The first answer that pops into my mind is a status symbol. People feel that the better their front lawn looks, or the more land they own, the higher in social class they will become. This would explain why in The Kentucky Cycle, the characters fight over how much land they have, and why in modern society people are always working to improve their front lawns, or backyards. Also, even more than a hundred years ago, people have felt that the land they own reflects on them. If the land is well kept, and sprawling, it reflects well on them, but if it is overgrown, and small in size, it reflects poorly.
I wonder when this idea started. When did people begin to feel that the property they own reflects who they are as a person?

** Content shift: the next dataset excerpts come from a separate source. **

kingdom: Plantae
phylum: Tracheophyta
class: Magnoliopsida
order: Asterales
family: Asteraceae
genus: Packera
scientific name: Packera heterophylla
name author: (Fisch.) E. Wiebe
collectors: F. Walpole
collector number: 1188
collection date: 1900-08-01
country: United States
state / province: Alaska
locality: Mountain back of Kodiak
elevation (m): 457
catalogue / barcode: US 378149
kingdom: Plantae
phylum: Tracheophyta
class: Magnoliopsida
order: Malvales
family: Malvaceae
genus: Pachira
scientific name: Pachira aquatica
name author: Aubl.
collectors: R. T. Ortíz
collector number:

I am definitely not an expert on this subject, but I know that Remy wrote her Junior Theme on a topic just like this, so if you are interested, check out her blog!

1 comment:

  1. Kristen-
    I noticed this too, everybody is outside mowing their lawns today! When I think about land in The Kentucky Cycle, I think about it not only as a status symbol but also as a way to make money, since most people in those days farmed. Therefore, the more land you had, the more money you could make off of it so it became a symbol of power. These days, nobody can really make that much money off of their land in the North Shore, but I think the tradition of seeing land as a status symbol has been carried into modern days through force of habit. It could possibly be compared to Tom in the Great Gatsby turning his "garages into stables", the horses have no real use just as our manicured lawns have no real use, but they are still associated with old money and power.